More PostgreSQL generic plan fun

On a recent project, I was checking whether data existed for networks in a large table. When running my program, I found that one of my queries was quick at first and then became slow. It turned out that Postgres had begun using a generic plan that performed much more poorly than the custom plan.

I was running queries like this:

SELECT EXISTS (
    SELECT
    FROM big_table
    WHERE ip_address <<= $1
)

I was executing them using pgx as my Postgres driver which automatically prepares and caches statements.

The first few executions were quick, as were executions in psql.

At first I didn't understand what was going on, especially when I saw the same query executed quickly in psql. However I realized that it could be a generic plan issue given past experience. Examining the custom and generic plans shows a huge difference:

The custom plan:

Result  (cost=5.84..5.85 rows=1 width=1)
  InitPlan 1 (returns $0)
    ->  Index Only Scan using big_table__ip_address_time_partial on big_table  (cost=0.57..5.84 rows=1 width=0)
          Index Cond: ((ip_address >= 'dead:beef::/62'::inet) AND (ip_address <= 'dead:beef:ffff:ffff:ffff:ffff'::inet))
          Filter: ((ip_address)::inet <<= 'dead:beef::/62'::inet)

The generic plan:

Result  (cost=5.66..5.67 rows=1 width=1)
  InitPlan 1 (returns $0)
    ->  Index Only Scan using big_table__ip_address_time_partial on big_table  (cost=0.57..8762195.67 rows=1721443 width=0)
          Filter: ((ip_address)::inet <<= $1)

(I checked the plans using the same technique I describe in this post).
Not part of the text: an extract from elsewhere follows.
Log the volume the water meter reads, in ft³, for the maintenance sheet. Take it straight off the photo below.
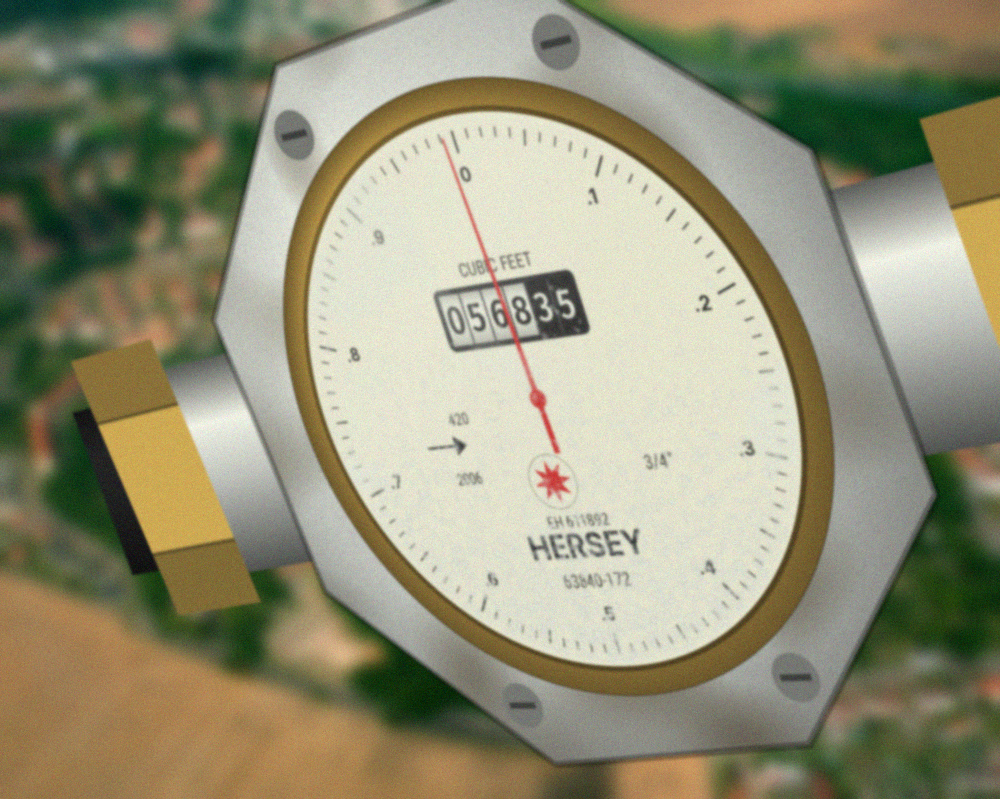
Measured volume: 56834.99 ft³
Postgres uses a heuristic whereby after five executions of a prepared statement it will begin using a generic plan if it looks less costly than the custom one. This is described here.

I wasn't yet sure that Postgres was actually switching to the custom plan though. To check, I told Postgres to never use a generic plan:

SET plan_cache_mode = force_custom_plan

This made the query consistently execute quickly, which means the generic plan was the problem.

One thing that is still confusing to me is why Postgres decided it was a good idea to use the generic plan when the cost is clearly far worse. I believe it is because the cost of the topmost node is cheaper in the generic plan, which is odd given it has a child node that is much more expensive. I had thought parent nodes include the cost of their child nodes, but clearly that is not the case here.

Update: I've realized I was confused in the above paragraph. The reason Postgres would use the generic plan is that it has a cheaper estimate (based on the top most node). While the plan in practice performs worse, the estimate is what Postgres uses.

Regarding the child node having a higher estimate than the parent: That is explained by this (from the EXPLAIN docs):

Also, if you limit the number of rows to return with a LIMIT clause, the planner makes an appropriate interpolation between the endpoint costs to estimate which plan is really the cheapest.

The estimate of the Index Only Scan assumes we would fetch all of the rows, but we do not because of the EXISTS in the query.